Passage given

☆ ☆ ☆ ☆ ☆

May 06, 2015

Sexual Equality

What the heck is sexual equality, anyway?

So, I was going through my Twitter responses the other day and found a very interesting answer to my post, "I believe in sexual equality". 

"What is sexual equality?" this lovely responder wrote. 

Well, great question!

With all this talk about gender equality, the conversation is usually circling around three major areas. People who advocate for gender equality attempt to tackle it socially, politically and economically. 

Sexual equality is a bit of a different thing, though it does involved gender to an extent. Sexual equality is the idea that all individuals' sexualities be acknowledged equally, regardless of gender or orientation.  

This is not the kind of thing that typically escalates to a Supreme Court decision. I'm not talking about discrimination or hatred right now. I'm not talking about something that can always be legislated. This is about the way that we are socialized as humans; what we are taught to think of as valid and legitimate - in other words, what is real - and what is not. 

Here are some examples of sexual inequality and how they affect real people and real relationships.

When I first started dating the man who would later become my first adult serious boyfriend, sex was a highly anticipated event. Until it wasn’t, because it was happening, and for the first three months it was happening all the time. Pretty much whenever we were alone, whenever we could get our hands on each other we would get our hands on each other, and all was right in the world. 

Until that first three months came to a close and things began to settle down a bit. We got comfortable with one another. Routines were established. And suddenly, every day twice a day wasn't coming as naturally to both of us anymore. Only one of us was interested in romping round the clock, and guess what? It wasn't him.

It was me. I was hungry. I was always hungry. And because of sexual inequality, this almost ended our relationship before it even got off the ground. 

It wasn't that he didn't enjoy sex with me or that he particularly minded having it as often as I desired. The problem was that we are socialized to believe that men want sex all the time, and more specifically, that men want sex more than women. American culture goes so far as to make sex out to be some kind of laborious chore that women endure for no personal reasons of their own, but rather to please their man. Thus the idea of a woman's libido being more active than a man's is just not a possibility we're brought up with in our culture. 

To him, me wanting sex so much more than him meant that something was wrong. It meant his sex drive wasn't as high as it should be. It meant that something was wrong with me as a woman and mine was too high. It meant that he was bad in bed so the sex we were having wasn't leaving me satisfied. 

The sex was amazing as it turned out. So amazing in fact that I wanted more and more of it. I explained this, and with time we were able to get past it. But sex drive, an inherent and constant desire for sex is something that, though we know it to be an animal instinct and understand that we humans too are animals, we tend to attribute more to men than to women. This is so ingrained in our culture and our way of thinking that when real life doesn't fit the mold that we've been told to expect as normal, it threatens our identities. In this case, since having a constant desire for sex that’s much stronger than a woman’s was thought of as a cornerstone of manhood, what was being called into question was my boyfriend's masculinity. His very ability to identify himself as a man was being threatened.

☆ ☆ ☆ ☆ ☆

Dataset
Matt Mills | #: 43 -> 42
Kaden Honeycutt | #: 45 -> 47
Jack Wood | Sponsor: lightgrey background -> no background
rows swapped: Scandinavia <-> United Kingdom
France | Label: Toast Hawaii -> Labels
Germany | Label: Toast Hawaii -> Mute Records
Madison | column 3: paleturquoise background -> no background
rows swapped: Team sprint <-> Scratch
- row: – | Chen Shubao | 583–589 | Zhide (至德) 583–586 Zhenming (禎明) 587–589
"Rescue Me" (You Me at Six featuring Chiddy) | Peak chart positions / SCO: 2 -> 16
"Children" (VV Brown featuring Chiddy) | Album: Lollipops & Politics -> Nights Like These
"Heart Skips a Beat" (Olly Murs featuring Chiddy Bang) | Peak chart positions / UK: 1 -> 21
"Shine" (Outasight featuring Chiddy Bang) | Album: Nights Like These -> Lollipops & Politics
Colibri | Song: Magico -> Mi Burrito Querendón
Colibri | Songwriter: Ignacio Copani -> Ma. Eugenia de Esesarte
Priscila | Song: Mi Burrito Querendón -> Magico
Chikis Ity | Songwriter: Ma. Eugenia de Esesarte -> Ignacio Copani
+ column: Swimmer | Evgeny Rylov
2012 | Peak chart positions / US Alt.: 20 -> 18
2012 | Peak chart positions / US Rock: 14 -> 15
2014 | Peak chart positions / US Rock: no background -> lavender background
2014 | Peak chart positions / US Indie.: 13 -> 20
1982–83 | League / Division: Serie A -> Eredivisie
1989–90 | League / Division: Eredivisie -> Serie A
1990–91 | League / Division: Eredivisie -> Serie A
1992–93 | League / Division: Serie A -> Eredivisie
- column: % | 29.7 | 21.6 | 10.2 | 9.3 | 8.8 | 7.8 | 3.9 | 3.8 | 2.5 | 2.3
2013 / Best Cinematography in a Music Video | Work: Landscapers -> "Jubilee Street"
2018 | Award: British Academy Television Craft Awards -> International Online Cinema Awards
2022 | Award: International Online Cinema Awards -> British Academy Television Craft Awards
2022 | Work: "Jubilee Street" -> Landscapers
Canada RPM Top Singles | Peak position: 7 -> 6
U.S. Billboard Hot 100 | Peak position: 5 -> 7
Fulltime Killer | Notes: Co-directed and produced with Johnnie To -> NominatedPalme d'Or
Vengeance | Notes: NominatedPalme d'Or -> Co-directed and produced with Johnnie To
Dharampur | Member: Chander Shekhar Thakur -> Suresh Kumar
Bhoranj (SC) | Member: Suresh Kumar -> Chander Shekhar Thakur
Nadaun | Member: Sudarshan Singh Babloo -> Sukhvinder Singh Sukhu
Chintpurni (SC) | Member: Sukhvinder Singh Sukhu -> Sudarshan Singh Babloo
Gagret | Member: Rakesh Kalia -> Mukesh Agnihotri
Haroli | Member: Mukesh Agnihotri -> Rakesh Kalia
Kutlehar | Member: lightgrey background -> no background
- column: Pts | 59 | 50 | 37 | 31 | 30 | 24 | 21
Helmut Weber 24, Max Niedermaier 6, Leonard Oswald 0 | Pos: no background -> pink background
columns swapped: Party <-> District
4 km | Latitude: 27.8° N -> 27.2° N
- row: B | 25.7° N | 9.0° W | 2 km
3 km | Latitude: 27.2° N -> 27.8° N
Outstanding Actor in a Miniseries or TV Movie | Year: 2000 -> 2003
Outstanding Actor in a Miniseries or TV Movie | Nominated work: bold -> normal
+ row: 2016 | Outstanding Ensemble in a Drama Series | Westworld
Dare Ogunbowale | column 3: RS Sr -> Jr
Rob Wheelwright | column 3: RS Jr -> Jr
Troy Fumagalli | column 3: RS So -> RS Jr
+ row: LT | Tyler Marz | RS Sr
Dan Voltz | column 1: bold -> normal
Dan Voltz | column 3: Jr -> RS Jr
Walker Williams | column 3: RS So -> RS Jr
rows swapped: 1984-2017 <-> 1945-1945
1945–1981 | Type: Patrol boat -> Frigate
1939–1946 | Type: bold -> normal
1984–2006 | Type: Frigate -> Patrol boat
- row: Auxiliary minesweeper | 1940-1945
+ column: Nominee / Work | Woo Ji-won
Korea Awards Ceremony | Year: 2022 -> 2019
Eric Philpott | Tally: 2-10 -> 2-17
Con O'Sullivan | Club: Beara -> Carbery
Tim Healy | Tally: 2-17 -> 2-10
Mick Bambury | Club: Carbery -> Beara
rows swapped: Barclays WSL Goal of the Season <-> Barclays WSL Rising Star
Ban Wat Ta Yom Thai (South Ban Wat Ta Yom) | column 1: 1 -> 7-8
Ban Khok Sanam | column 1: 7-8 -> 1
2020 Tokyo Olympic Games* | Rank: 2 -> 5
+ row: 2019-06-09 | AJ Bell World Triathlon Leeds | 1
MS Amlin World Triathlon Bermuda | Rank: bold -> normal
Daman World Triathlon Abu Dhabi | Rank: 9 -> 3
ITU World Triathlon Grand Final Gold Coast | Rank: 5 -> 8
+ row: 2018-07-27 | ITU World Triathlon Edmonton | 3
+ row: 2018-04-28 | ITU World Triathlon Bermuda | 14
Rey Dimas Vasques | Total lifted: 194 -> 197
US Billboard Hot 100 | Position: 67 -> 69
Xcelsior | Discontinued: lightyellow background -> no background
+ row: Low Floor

☆ ☆ ☆ ☆ ☆

Work to complete
- 1) Please summarize the post on sexual equality in two sentences.
- 2) Quote the post on sexual equality word for word from "So, I was going" to "Well, great question!".
The data stands apart from the post on sexual equality.

Answers for this exercise
- 1) The post defines sexual equality as the idea that all individuals' sexualities be acknowledged equally, regardless of gender or orientation, and presents it as a matter of how people are socialized rather than something that can always be legislated. As an example, it describes how the writer's stronger desire for sex nearly ended her relationship with her boyfriend, because the culture teaches that men want sex more than women, so the situation seemed to call his masculinity into question.

- 2)
So, I was going through my Twitter responses the other day and found a very interesting answer to my post, "I believe in sexual equality". 

"What is sexual equality?" this lovely responder wrote. 

Well, great question!